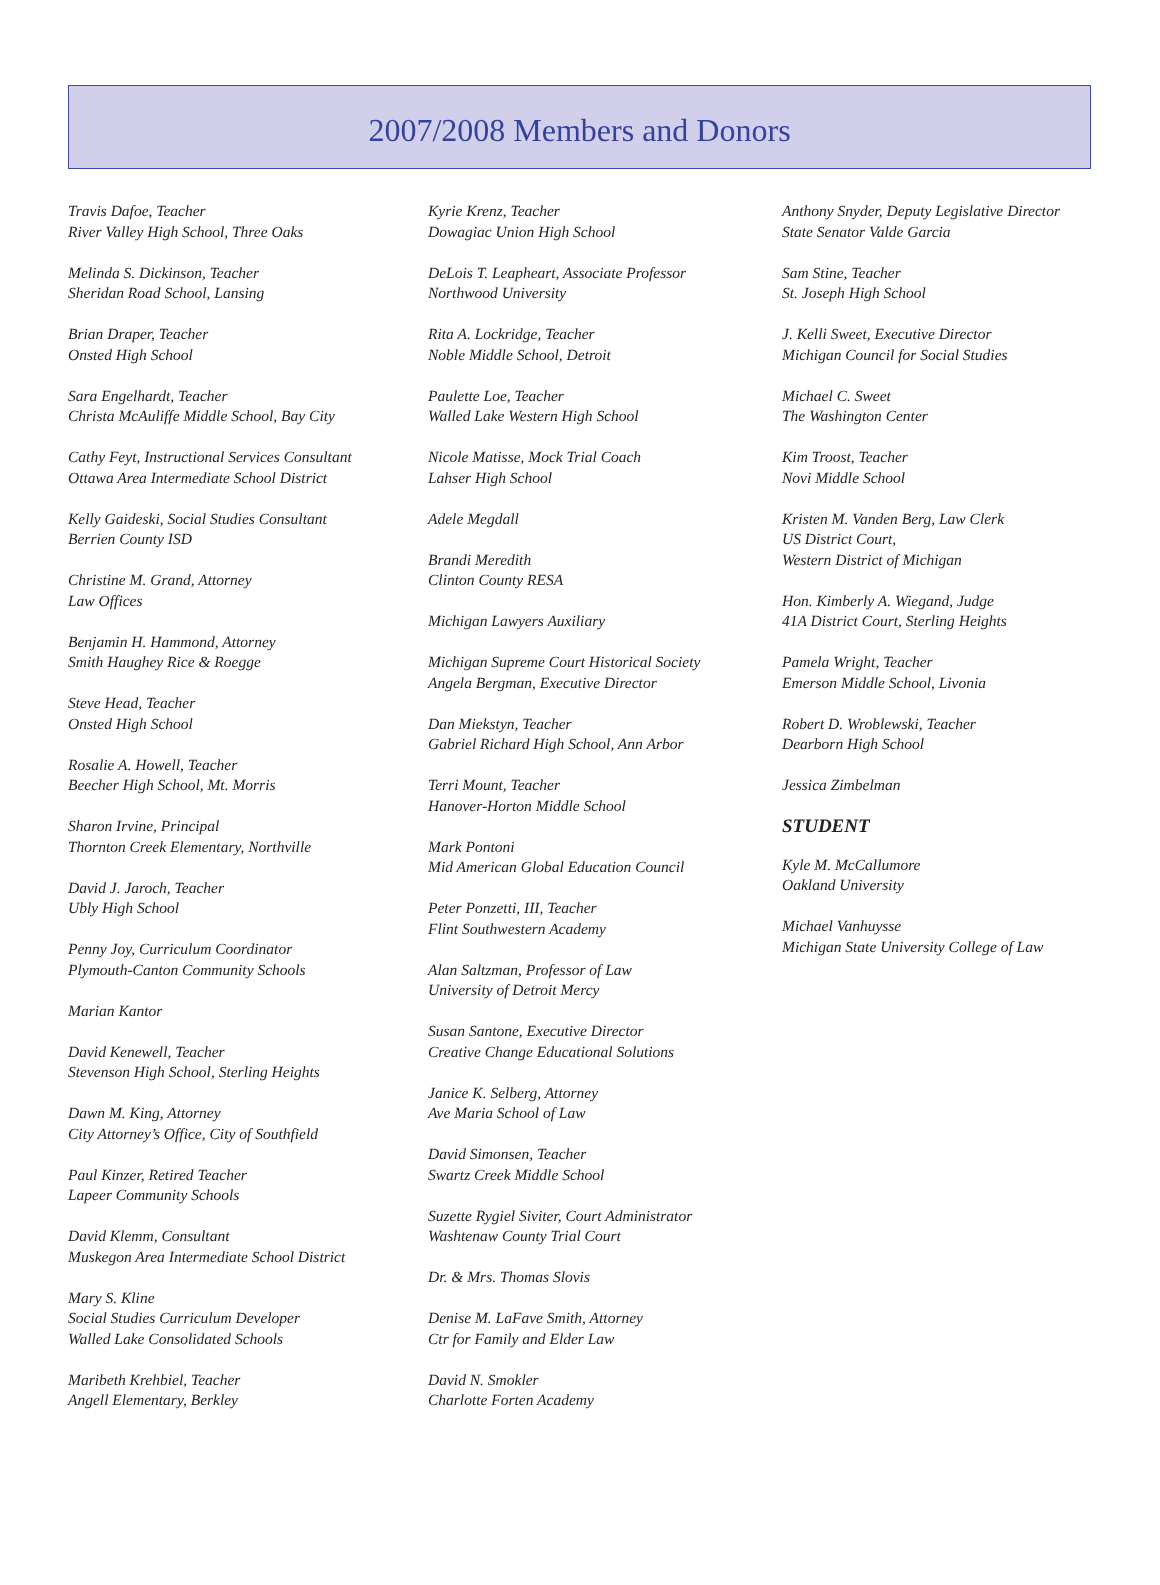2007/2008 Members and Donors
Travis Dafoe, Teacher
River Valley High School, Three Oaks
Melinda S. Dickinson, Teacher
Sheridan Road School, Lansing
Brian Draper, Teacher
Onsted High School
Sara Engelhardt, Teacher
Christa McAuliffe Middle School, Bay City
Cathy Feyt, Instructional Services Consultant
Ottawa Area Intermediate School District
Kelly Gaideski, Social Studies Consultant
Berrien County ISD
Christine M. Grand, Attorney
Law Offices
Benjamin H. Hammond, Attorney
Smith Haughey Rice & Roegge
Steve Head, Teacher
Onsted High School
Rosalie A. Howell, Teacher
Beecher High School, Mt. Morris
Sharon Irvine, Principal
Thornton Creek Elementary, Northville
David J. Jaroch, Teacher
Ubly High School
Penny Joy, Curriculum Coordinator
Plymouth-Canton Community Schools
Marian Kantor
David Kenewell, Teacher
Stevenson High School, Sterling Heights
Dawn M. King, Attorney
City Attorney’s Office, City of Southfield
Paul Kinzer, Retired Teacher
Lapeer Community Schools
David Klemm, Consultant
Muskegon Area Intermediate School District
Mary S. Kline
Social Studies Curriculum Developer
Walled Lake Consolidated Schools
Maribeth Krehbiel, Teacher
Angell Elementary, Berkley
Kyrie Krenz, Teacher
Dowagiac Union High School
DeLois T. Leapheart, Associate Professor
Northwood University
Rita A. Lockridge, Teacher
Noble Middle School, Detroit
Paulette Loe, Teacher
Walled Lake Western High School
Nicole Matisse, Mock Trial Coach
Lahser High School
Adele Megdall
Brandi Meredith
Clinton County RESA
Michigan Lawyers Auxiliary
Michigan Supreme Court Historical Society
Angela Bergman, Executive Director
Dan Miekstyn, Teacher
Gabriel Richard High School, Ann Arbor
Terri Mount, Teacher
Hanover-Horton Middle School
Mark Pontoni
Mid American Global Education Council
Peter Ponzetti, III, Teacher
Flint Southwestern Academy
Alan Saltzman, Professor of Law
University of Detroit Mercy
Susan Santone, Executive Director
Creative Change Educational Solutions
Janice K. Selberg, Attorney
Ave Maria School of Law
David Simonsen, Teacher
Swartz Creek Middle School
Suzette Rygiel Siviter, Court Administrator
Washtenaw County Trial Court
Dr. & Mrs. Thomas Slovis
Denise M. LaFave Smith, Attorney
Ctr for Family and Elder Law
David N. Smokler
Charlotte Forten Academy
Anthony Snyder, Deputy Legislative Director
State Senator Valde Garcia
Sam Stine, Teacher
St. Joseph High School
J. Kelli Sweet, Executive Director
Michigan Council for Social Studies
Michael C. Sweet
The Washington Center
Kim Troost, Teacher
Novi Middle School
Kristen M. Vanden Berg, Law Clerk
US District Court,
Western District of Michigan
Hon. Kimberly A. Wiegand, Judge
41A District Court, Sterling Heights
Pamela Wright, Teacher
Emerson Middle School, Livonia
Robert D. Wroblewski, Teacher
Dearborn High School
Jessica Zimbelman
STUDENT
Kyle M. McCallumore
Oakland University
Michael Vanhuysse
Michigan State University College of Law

★ ★ ★ ★ ★ ★ ★

WORK INSTRUCTIONS: Your job is to transcribe the entries above exactly; skip the pictures.

SOLUTION:
2007/2008 Members and Donors
Travis Dafoe, Teacher
River Valley High School, Three Oaks
Melinda S. Dickinson, Teacher
Sheridan Road School, Lansing
Brian Draper, Teacher
Onsted High School
Sara Engelhardt, Teacher
Christa McAuliffe Middle School, Bay City
Cathy Feyt, Instructional Services Consultant
Ottawa Area Intermediate School District
Kelly Gaideski, Social Studies Consultant
Berrien County ISD
Christine M. Grand, Attorney
Law Offices
Benjamin H. Hammond, Attorney
Smith Haughey Rice & Roegge
Steve Head, Teacher
Onsted High School
Rosalie A. Howell, Teacher
Beecher High School, Mt. Morris
Sharon Irvine, Principal
Thornton Creek Elementary, Northville
David J. Jaroch, Teacher
Ubly High School
Penny Joy, Curriculum Coordinator
Plymouth-Canton Community Schools
Marian Kantor
David Kenewell, Teacher
Stevenson High School, Sterling Heights
Dawn M. King, Attorney
City Attorney’s Office, City of Southfield
Paul Kinzer, Retired Teacher
Lapeer Community Schools
David Klemm, Consultant
Muskegon Area Intermediate School District
Mary S. Kline
Social Studies Curriculum Developer
Walled Lake Consolidated Schools
Maribeth Krehbiel, Teacher
Angell Elementary, Berkley
Kyrie Krenz, Teacher
Dowagiac Union High School
DeLois T. Leapheart, Associate Professor
Northwood University
Rita A. Lockridge, Teacher
Noble Middle School, Detroit
Paulette Loe, Teacher
Walled Lake Western High School
Nicole Matisse, Mock Trial Coach
Lahser High School
Adele Megdall
Brandi Meredith
Clinton County RESA
Michigan Lawyers Auxiliary
Michigan Supreme Court Historical Society
Angela Bergman, Executive Director
Dan Miekstyn, Teacher
Gabriel Richard High School, Ann Arbor
Terri Mount, Teacher
Hanover-Horton Middle School
Mark Pontoni
Mid American Global Education Council
Peter Ponzetti, III, Teacher
Flint Southwestern Academy
Alan Saltzman, Professor of Law
University of Detroit Mercy
Susan Santone, Executive Director
Creative Change Educational Solutions
Janice K. Selberg, Attorney
Ave Maria School of Law
David Simonsen, Teacher
Swartz Creek Middle School
Suzette Rygiel Siviter, Court Administrator
Washtenaw County Trial Court
Dr. & Mrs. Thomas Slovis
Denise M. LaFave Smith, Attorney
Ctr for Family and Elder Law
David N. Smokler
Charlotte Forten Academy
Anthony Snyder, Deputy Legislative Director
State Senator Valde Garcia
Sam Stine, Teacher
St. Joseph High School
J. Kelli Sweet, Executive Director
Michigan Council for Social Studies
Michael C. Sweet
The Washington Center
Kim Troost, Teacher
Novi Middle School
Kristen M. Vanden Berg, Law Clerk
US District Court,
Western District of Michigan
Hon. Kimberly A. Wiegand, Judge
41A District Court, Sterling Heights
Pamela Wright, Teacher
Emerson Middle School, Livonia
Robert D. Wroblewski, Teacher
Dearborn High School
Jessica Zimbelman
STUDENT
Kyle M. McCallumore
Oakland University
Michael Vanhuysse
Michigan State University College of Law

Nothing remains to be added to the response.